Over time the store file accumulates dead entries from updates and
deletes. Compaction rebuilds the file, keeping only live data.

```gleam
// Manual compaction
let assert Ok(Nil) = trove.compact(db, timeout: 60_000)

// Check dirt factor (ratio of dead to total entries)
let df = trove.dirt_factor(db)

// With ManualSync, call file_sync to flush writes to disk:
trove.file_sync(db)

// Enable auto-compaction: triggers when at least 100 dead entries
// and dirt factor exceeds 25%
trove.set_auto_compact(
  db,
  setting: trove.AutoCompact(min_dirt: 100, min_dirt_factor: 0.25),
)
```

Or configure auto-compaction at open time:

```gleam
let config = trove.Config(
  path: "./my_db",
  key_codec: codec.string(),
  value_codec: codec.string(),
  key_compare: string.compare,
  auto_compact: trove.AutoCompact(min_dirt: 100, min_dirt_factor: 0.25),
  auto_file_sync: trove.AutoSync,
  call_timeout: 5000,
)
```

## How It Works

trove stores data in an append-only B+ tree on disk.

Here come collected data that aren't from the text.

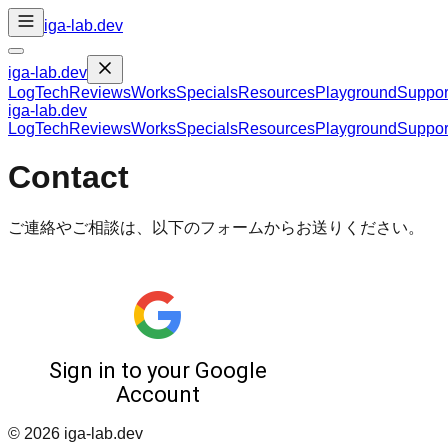
iga-lab.dev
iga-lab.dev
Log
Tech
Reviews
Works
Specials
Resources
Playground
Suppor
iga-lab.dev
Log
Tech
Reviews
Works
Specials
Resources
Playground
Suppor
Contact
ご連絡やご相談は、以下のフォームからお送りください。
©
2026
iga-lab.dev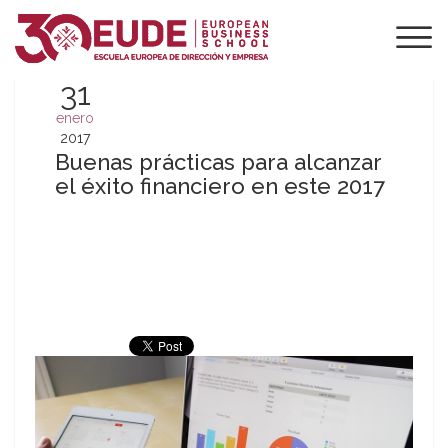
31
enero
2017
Buenas prácticas para alcanzar
el éxito financiero en este 2017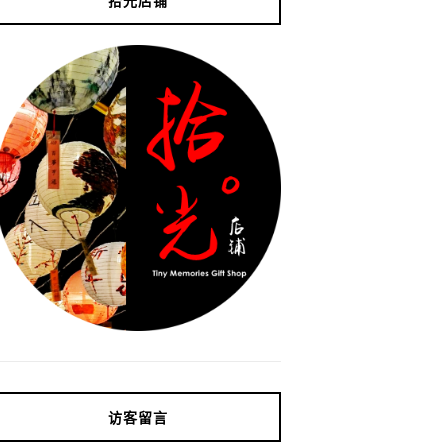
拾光店铺
访客留言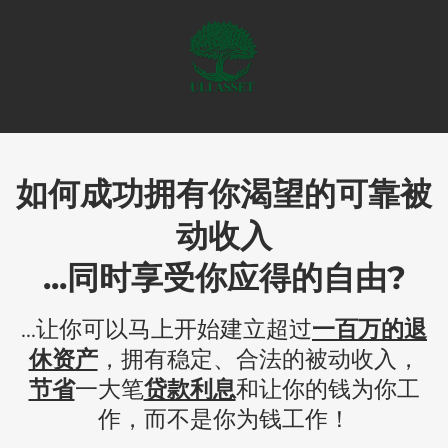
如何成功拥有你渴望的可靠被
动收入
...同时享受你应得的自由?
...让你可以马上开始建立超过
一百万的退
休资产
，拥有稳定、合法的被动收入，
节省
一大笔
贷款利息
和让你的钱为你工
作，而不是你为钱工作！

Every write appends new nodes to the file and creates a new root — old data is never overwritten. This gives you:

- Crash safety - a write is only committed when its header is fully written. Partial writes are detected and skipped on recovery.
- Zero-cost snapshots - a snapshot is just a pointer to an old root. The append-only structure guarantees those nodes remain valid.
- Single-writer / multiple-reader - one OTP actor serializes writes while any number of readers can traverse old tree snapshots concurrently.

The file format uses 1024-byte blocks with marker bytes for headers,
enabling backward-scanning recovery without a write-ahead log.